(Data entries)
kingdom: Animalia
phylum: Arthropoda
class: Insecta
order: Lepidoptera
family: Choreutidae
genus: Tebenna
--
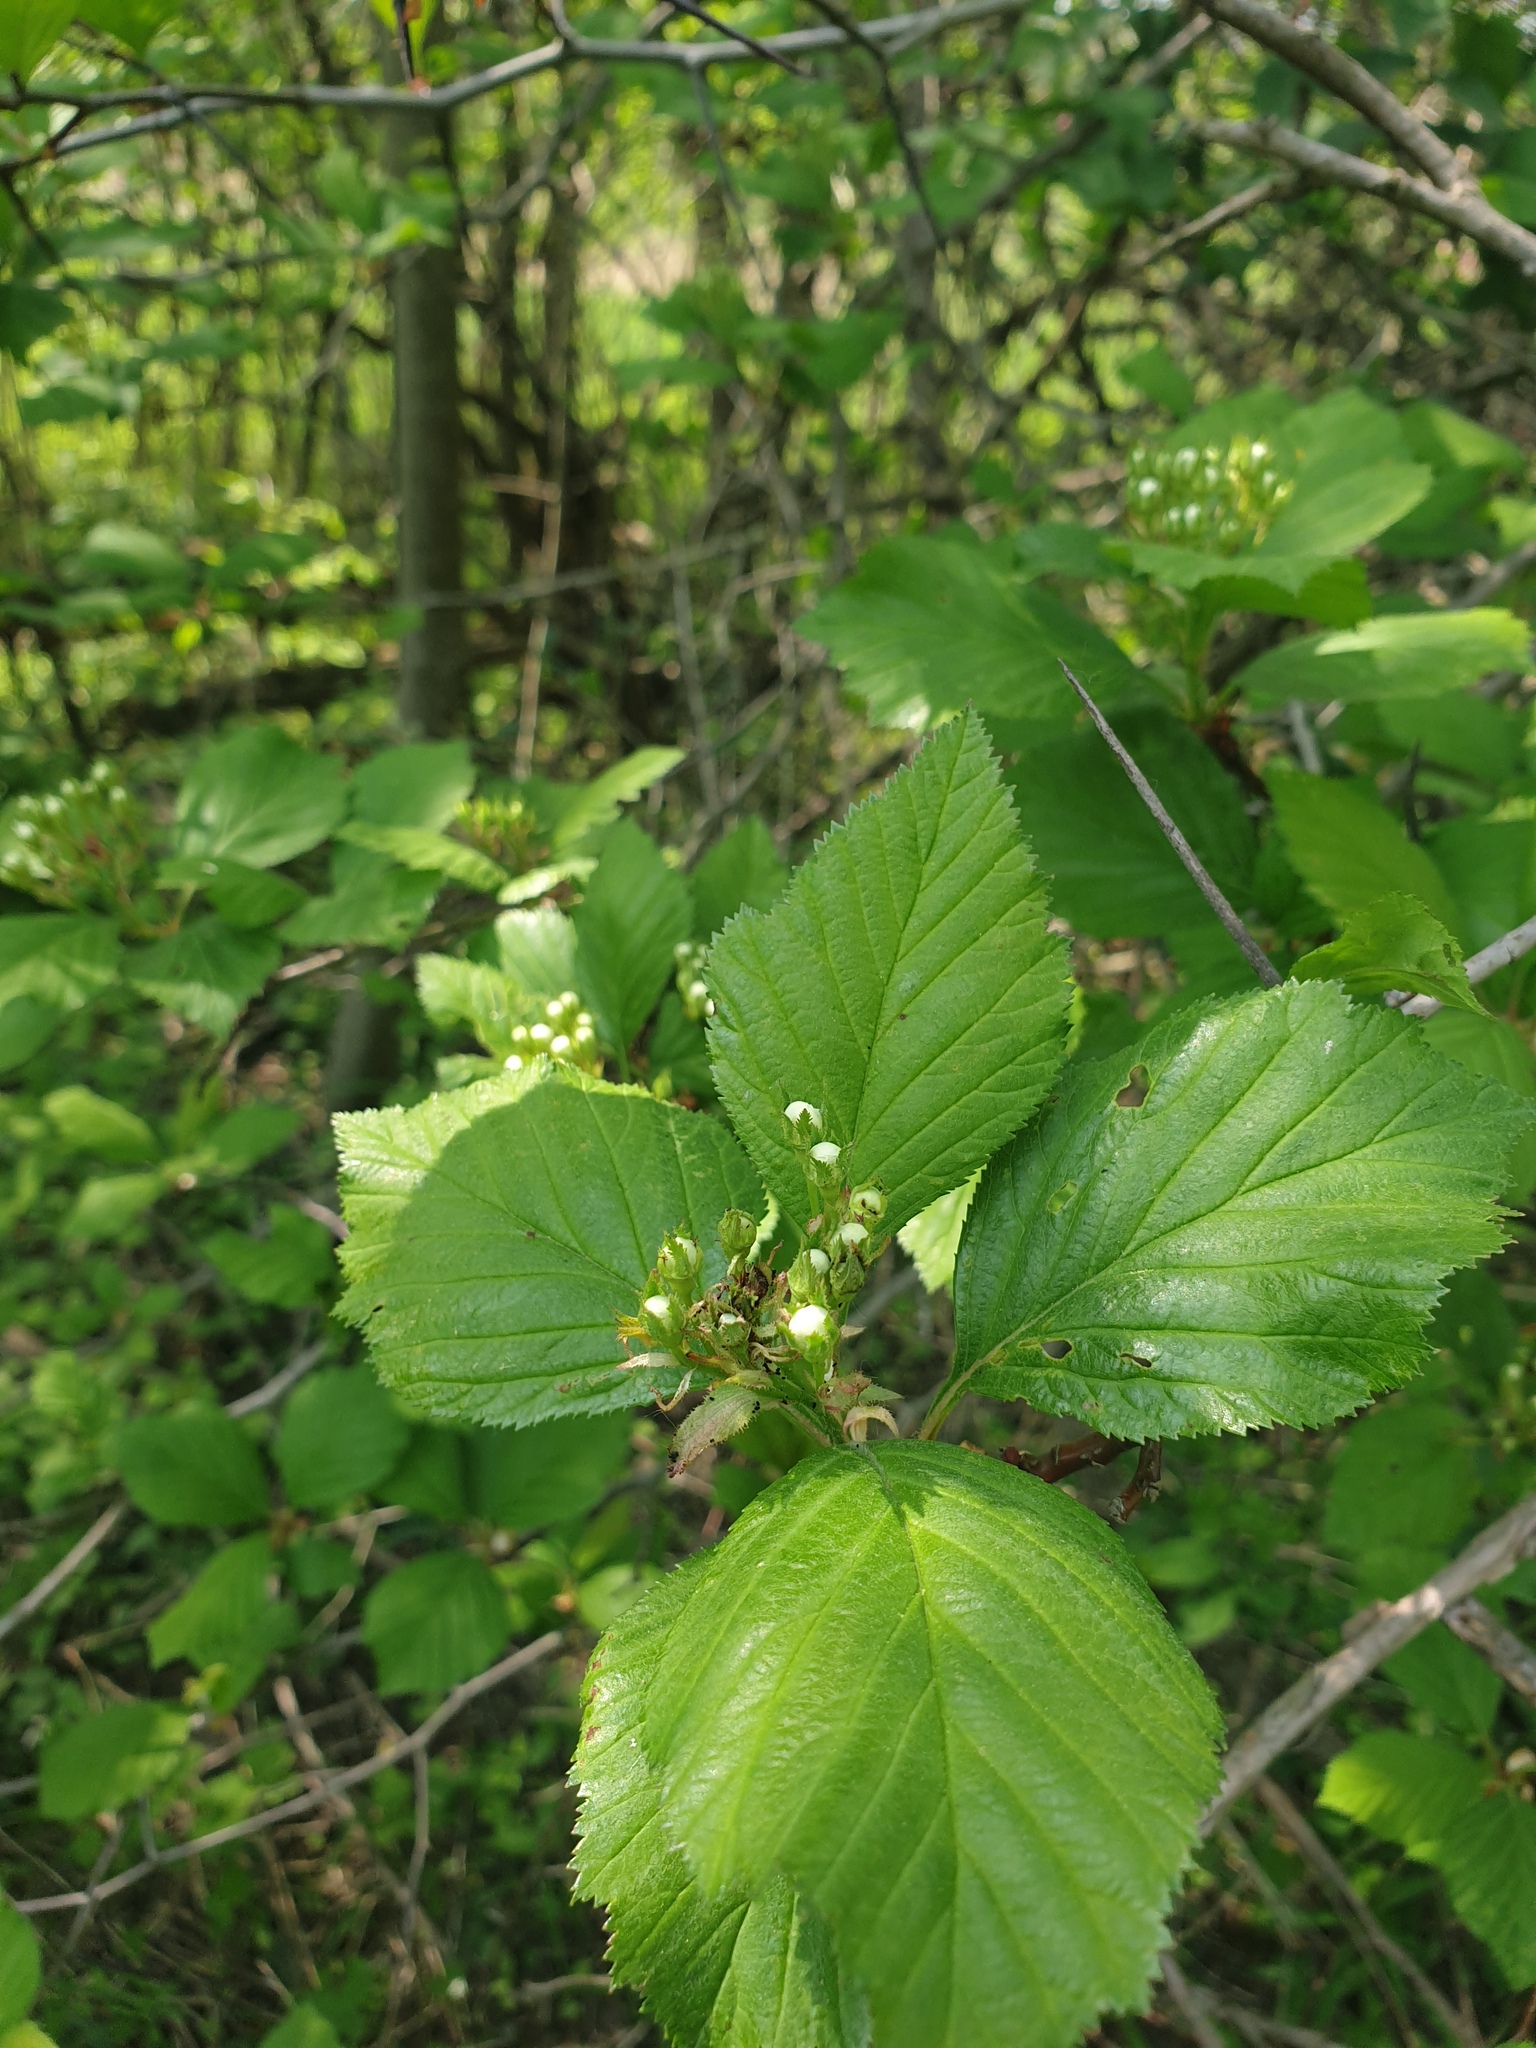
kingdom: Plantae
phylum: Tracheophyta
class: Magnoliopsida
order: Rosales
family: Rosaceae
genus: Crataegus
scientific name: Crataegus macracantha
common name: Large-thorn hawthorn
--
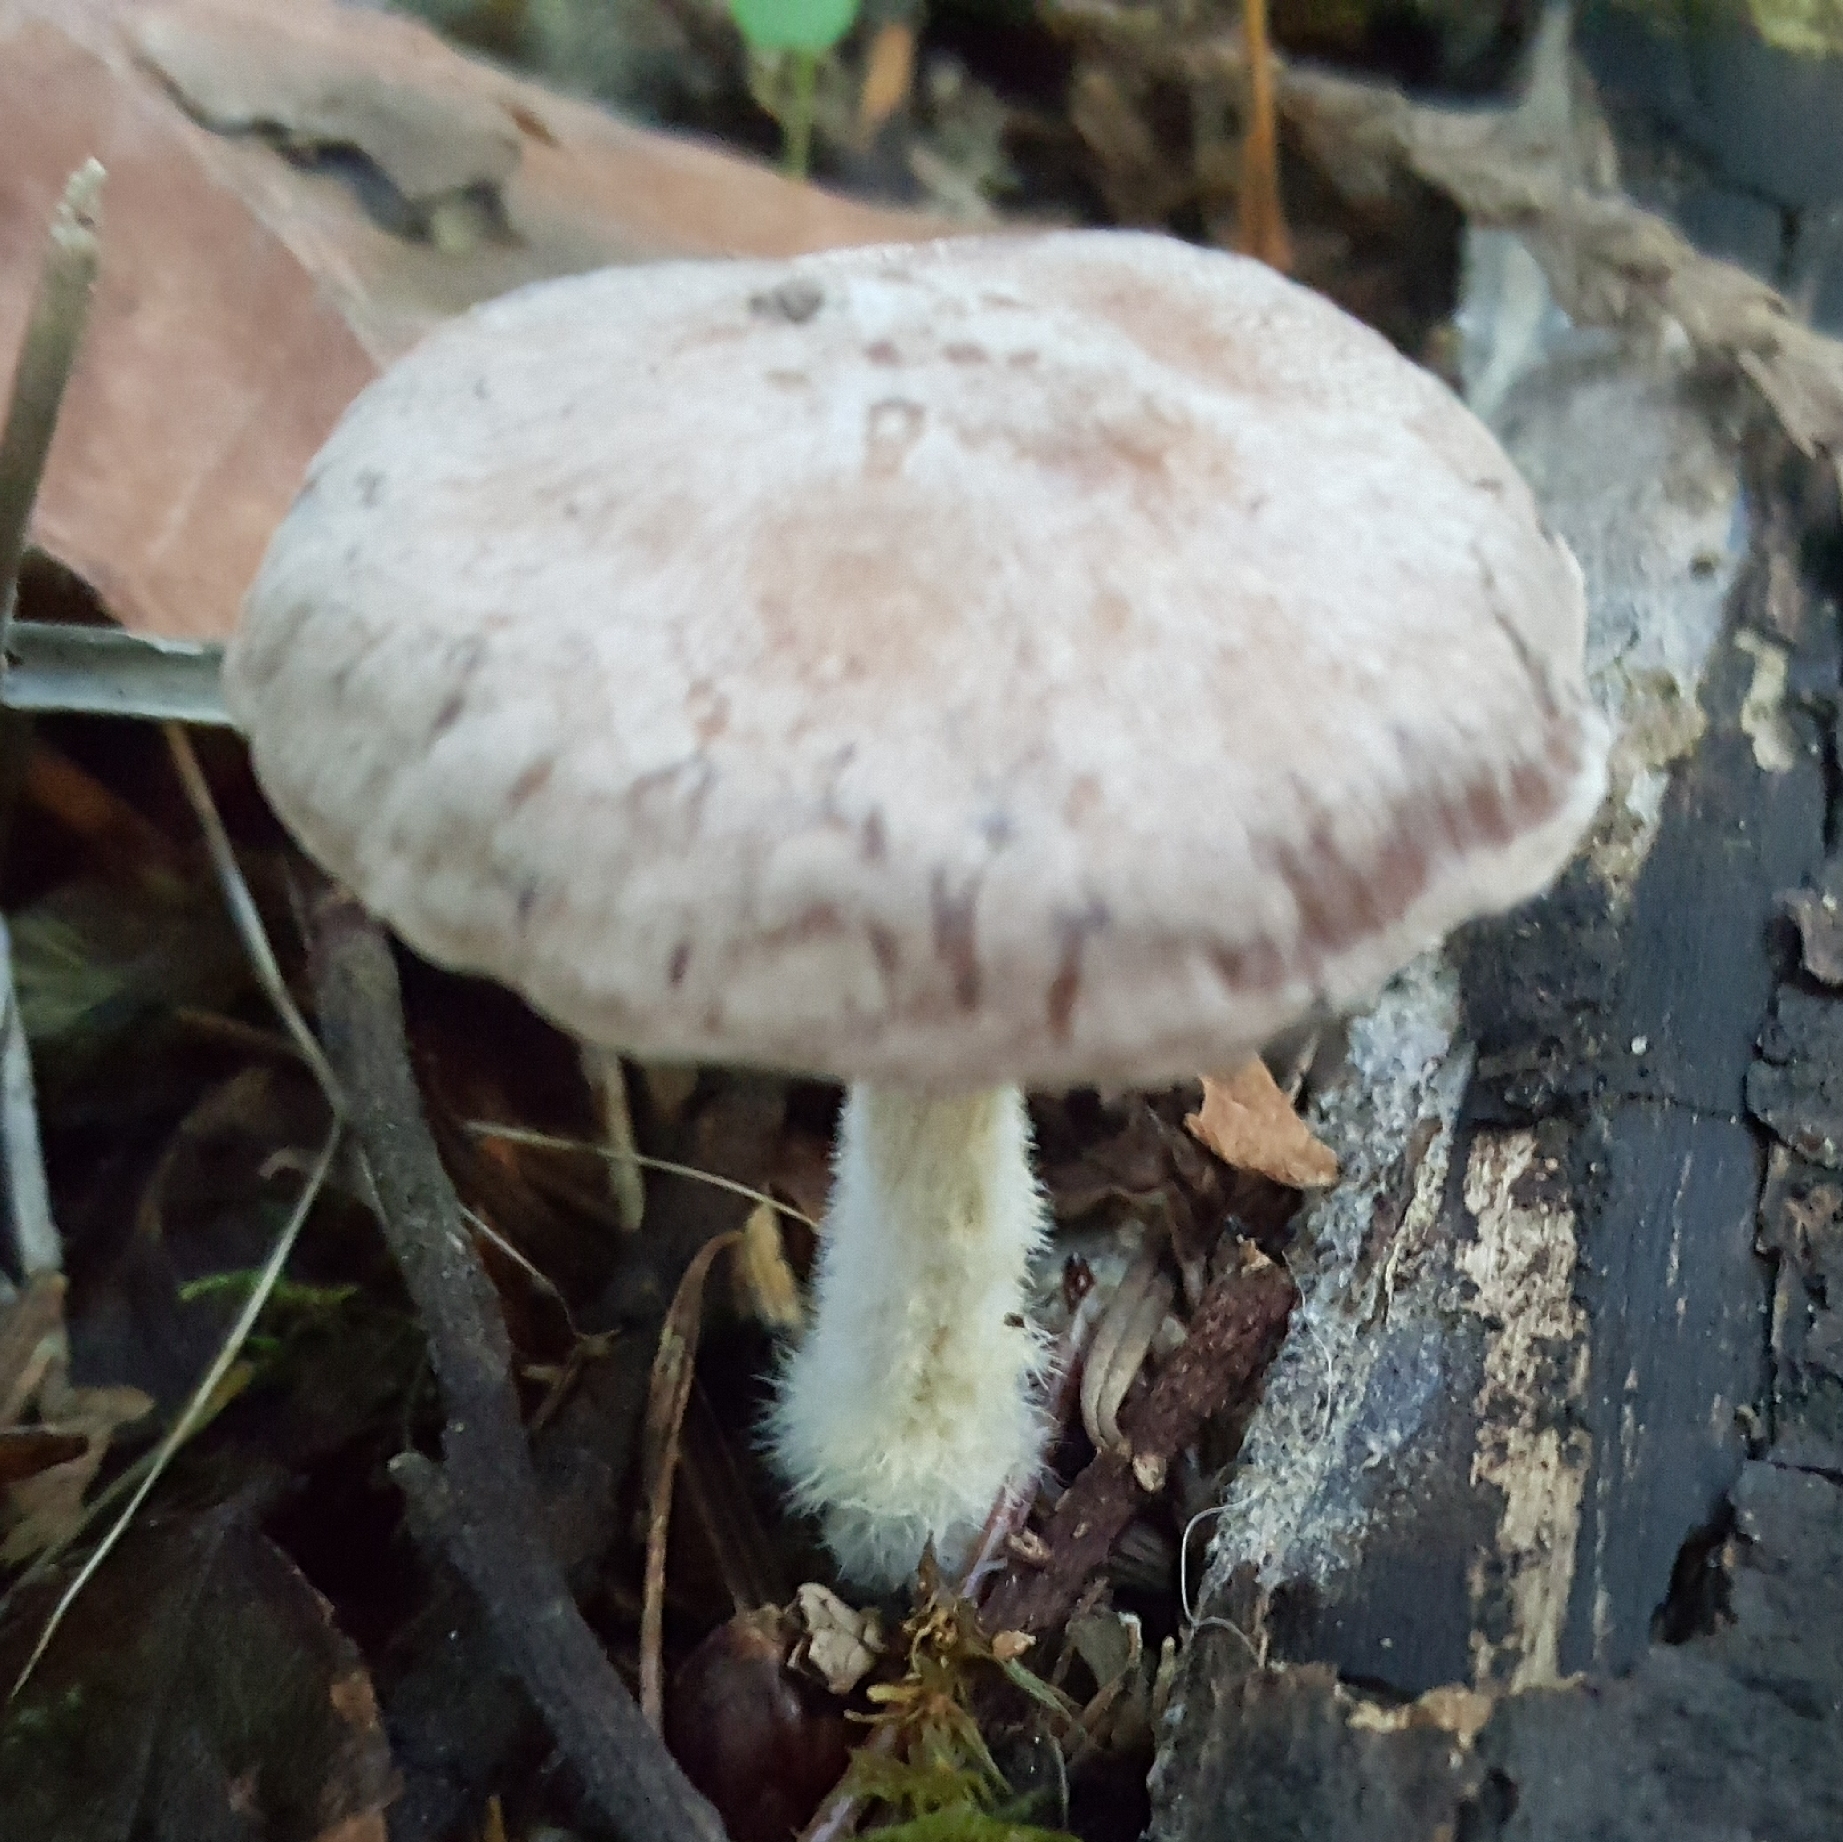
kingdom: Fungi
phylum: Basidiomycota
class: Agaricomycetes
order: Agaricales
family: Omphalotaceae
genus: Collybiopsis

#### TASK STATEMENT
Quote every line from the one containing "phylum: Tracheophyta" down to and including the one containing "scientific name: Crataegus macracantha", word for word.

#### THE COMPLETED TASK
phylum: Tracheophyta
class: Magnoliopsida
order: Rosales
family: Rosaceae
genus: Crataegus
scientific name: Crataegus macracantha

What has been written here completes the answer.